Is it hard to develop a game engine?
Technically, No
Psychologically, YES
Developing a game engine is as simple as losing weight. You need to eat healthy and run 6 miles a day. The hard part of losing weight is the psychological battle with yourself.
There is not much difference with developing a game engine. Technically, you need to learn OpenGL, C++, Python, Design Patterns, Algorithms and Linear Algebra. But that is the easy part. The real battle is the inner battle with your own mind asking you to quit.
I have been developing a game engine for about two years and every day I think about quitting. It is painful, psychologically, to work on something for so long and see little to no results. It drives you insane to stare at algorithms day after day and have no idea how to implement them. It rips your nerves apart to know that after weeks of debugging you can't find an answer.
Even though I want to quit, I just love working on the engine. It is a satisfying and scary feeling to push yourself over your intellectual and psychological boundaries. Intellectually, you will not be the same. Your developer skills will skyrocket. Psychologically, you will realize that your toughest enemy is and will always be your own mind.
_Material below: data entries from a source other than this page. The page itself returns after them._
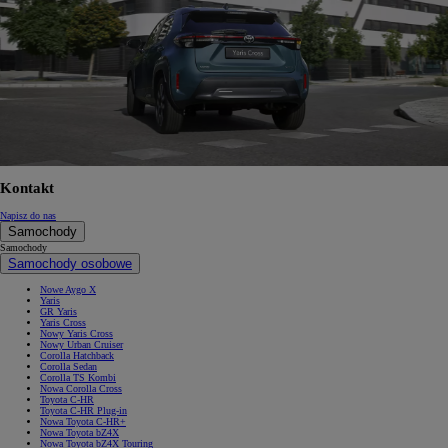
Kontakt
Napisz do nas
Samochody
Samochody
Samochody osobowe
Nowe Aygo X
Yaris
GR Yaris
Yaris Cross
Nowy Yaris Cross
Nowy Urban Cruiser
Corolla Hatchback
Corolla Sedan
Corolla TS Kombi
Nowa Corolla Cross
Toyota C-HR
Toyota C-HR Plug-in
Nowa Toyota C-HR+
Nowa Toyota bZ4X
Nowa Toyota bZ4X Touring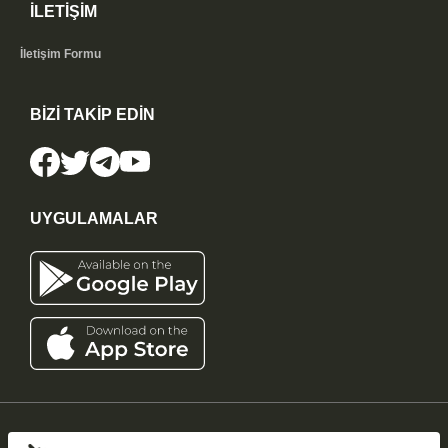
İLETİŞİM
İletişim Formu
BİZİ TAKİP EDİN
UYGULAMALAR
iddaatahmin11.com
-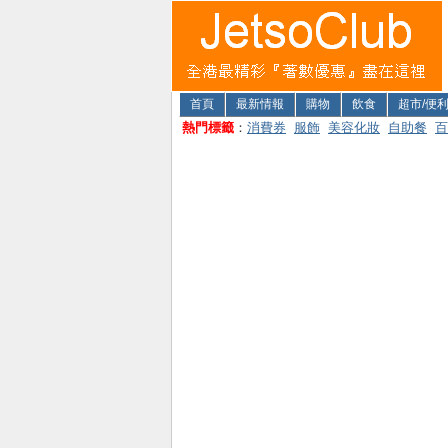
首頁
最新情報
購物
飲食
超市/便
熱門標籤
：
消費券
服飾
美容化妝
自助餐
百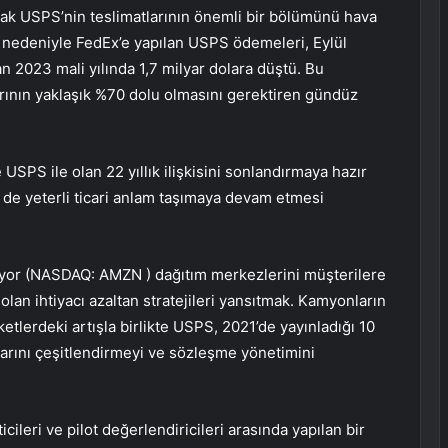
ncak USPS’nin teslimatlarının önemli bir bölümünü hava
ı nedeniyle FedEx’e yapılan USPS ödemeleri, Eylül
n 2023 mali yılında 1,7 milyar dolara düştü. Bu
klarının yaklaşık %70 dolu olmasını gerektiren gündüz
USPS ile olan 22 yıllık ilişkisini sonlandırmaya hazır
in de yeterli ticari anlam taşımaya devam etmesi
ıyor (NASDAQ:
AMZN
) dağıtım merkezlerini müşterilere
an ihtiyacı azaltan stratejileri yansıtmak. Kamyonların
tlerdeki artışla birlikte USPS, 2021’de yayınladığı 10
ıcılarını çeşitlendirmeyi ve sözleşme yönetimini
cileri ve pilot değerlendiricileri arasında yapılan bir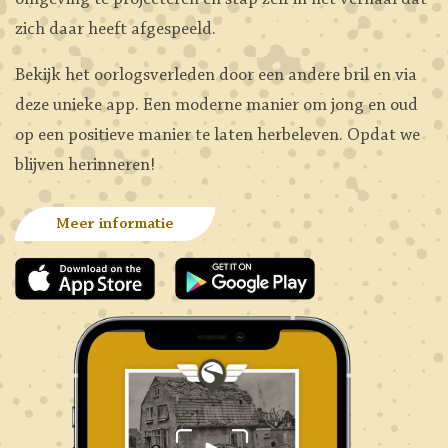
omgeving te projecteren en stap zelf in het verhaal dat
zich daar heeft afgespeeld.
Bekijk het oorlogsverleden door een andere bril en via
deze unieke app. Een moderne manier om jong en oud
op een positieve manier te laten herbeleven. Opdat we
blijven herinneren!
Meer informatie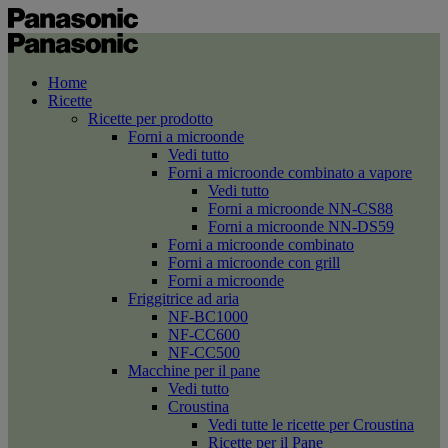
Home
Ricette
Ricette per prodotto
Forni a microonde
Vedi tutto
Forni a microonde combinato a vapore
Vedi tutto
Forni a microonde NN-CS88
Forni a microonde NN-DS59
Forni a microonde combinato
Forni a microonde con grill
Forni a microonde
Friggitrice ad aria
NF-BC1000
NF-CC600
NF-CC500
Macchine per il pane
Vedi tutto
Croustina
Vedi tutte le ricette per Croustina
Ricette per il Pane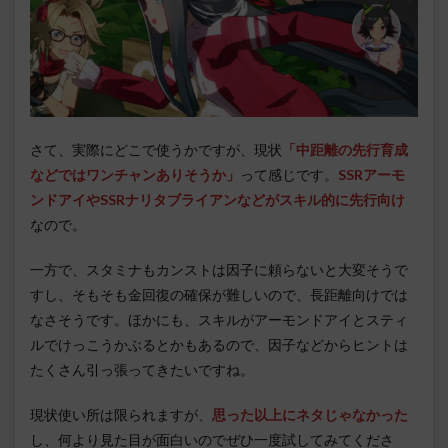
さて、実際にどこで使うかですが、現状
「中距離の先行育成
などではワンチャンありそうか」
って感じです。
SSRアーモ
ンドアイやSSRナリタブライアンなどがスキル的に先行向け
なので。
一方で、スタミナもカンストは因子に頼らないと大変そうで
すし、そもそも金回復の確保が難しいので、長距離向けでは
なさそうです。ほかにも、スキルがアーモンドアイとスティ
ルでけっこうかぶるとかもあるので、因子などからヒントは
たくさん引っ張ってきたいですね。
現状使い所は限られますが、
思った以上にネタじゃなかった
し、何より見た目が面白いのでぜひ一度試してみてくださ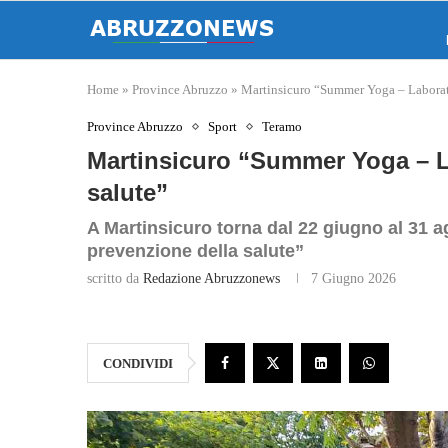
Home
»
Province Abruzzo
»
Martinsicuro “Summer Yoga – Laborato
Province Abruzzo
Sport
Teramo
Martinsicuro “Summer Yoga – La
salute”
A Martinsicuro torna dal 22 giugno al 31 a
prevenzione della salute”
scritto da
Redazione Abruzzonews
7 Giugno 2026
CONDIVIDI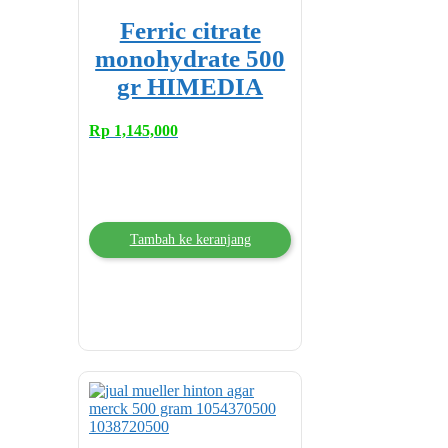
Ferric citrate
monohydrate 500
gr HIMEDIA
Rp
1,145,000
Tambah ke keranjang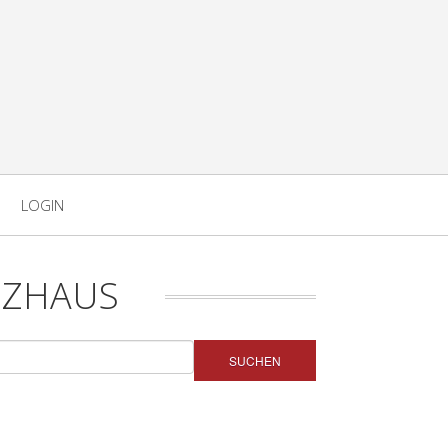
LOGIN
LZHAUS
SUCHEN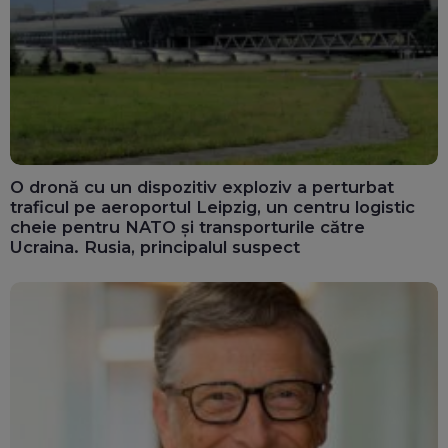
O dronă cu un dispozitiv exploziv a perturbat
traficul pe aeroportul Leipzig, un centru logistic
cheie pentru NATO și transporturile către
Ucraina. Rusia, principalul suspect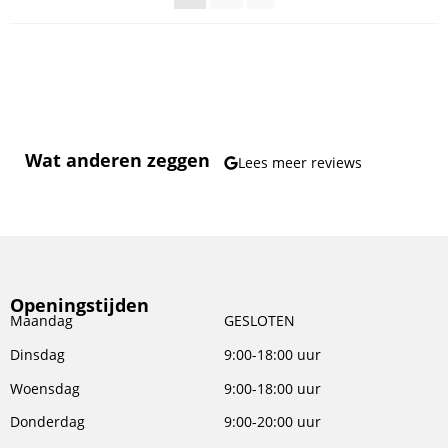
Wat anderen zeggen
Lees meer reviews
Openingstijden
Maandag
GESLOTEN
Dinsdag
9:00-18:00 uur
Woensdag
9:00-18:00 uur
Donderdag
9:00-20:00 uur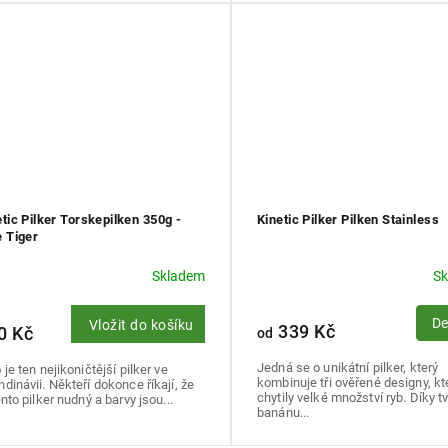
etic Pilker Torskepilken 350g -
Kinetic Pilker Pilken Stainless
e Tiger
Skladem
S
De
Vložit do košíku
339 Kč
0 Kč
od
Jedná se o unikátní pilker, který
 je ten nejikoničtější pilker ve
kombinuje tři ověřené designy, kt
dinávii. Někteří dokonce říkají, že
chytily velké množství ryb. Díky t
ento pilker nudný a barvy jsou...
banánu...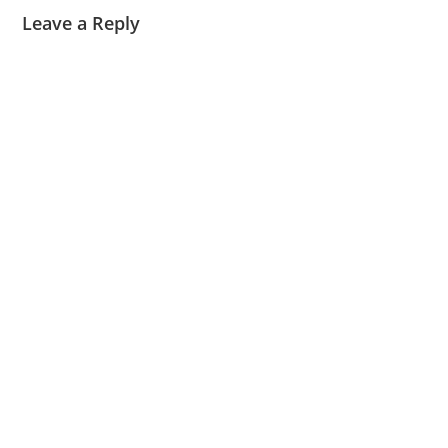
Leave a Reply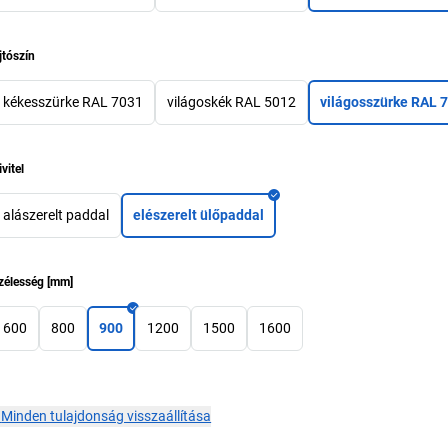
jtószín
kékesszürke RAL 7031
világoskék RAL 5012
világosszürke RAL 
ivitel
alászerelt paddal
elészerelt ülőpaddal
zélesség
[
mm
]
600
800
900
1200
1500
1600
×
Minden tulajdonság visszaállítása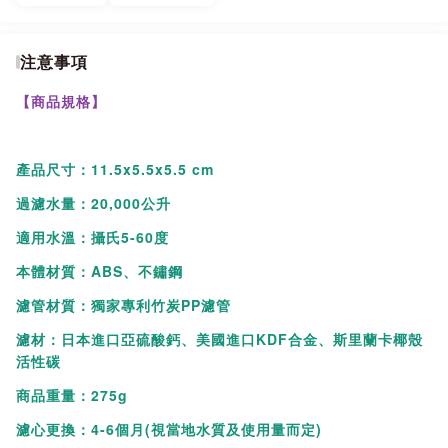
●304不銹鋼接頭，經久耐用
●台灣研發製造
注意事項
【商品規格】
【商品說明】
產品尺寸：11.5x5.5x5.5 cm
※此商品不提供測試試用不開放體驗。若不能接受請勿購買。
過濾水量：20,000公升
※本產品需自行安裝，一經安裝下水後恕不接受退貨換貨，購買
適用水溫：攝氏5-60度
前請注意是否有確需要。
本體材質：ABS、不鏽鋼
濾管材質：獨家專利竹炭PP濾管
【商品特色】
濾材：日本進口亞硫酸鈣、美國進口KDF合金、斯里蘭卡椰殼
活性碳
●我的家裡可以安裝嗎?
商品重量：275g
Vitaway森林Spa沐浴過濾器採用標準的4分（G1/2）接頭，
濾心更換：4-6個月(視當地水質及使用量而定)
適用於市面上99%以上的龍頭或是蓮蓬頭。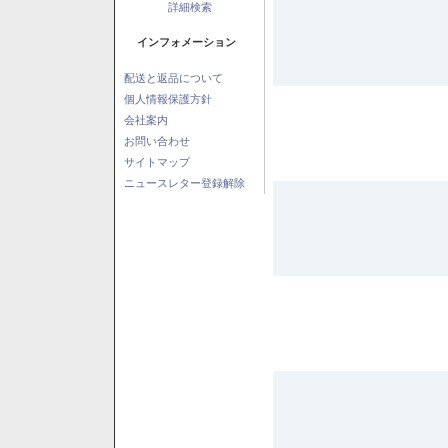
詳細検索
インフォメーション
配送と返品について
個人情報保護方針
会社案内
お問い合わせ
サイトマップ
ニュースレター登録解除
If you decide to develop a game engine, be prepare to find out the following truths:
- It will be a slow process
- You will have tons of readings to do
- There will be not much to show for after all the hard work
- It can get a bit expensive
Aside from these issues, developing a game engine is fun. You have no idea how good it feels to bring pixels alive, simulate physics and see them collide. Try it, it is an amazing feeling.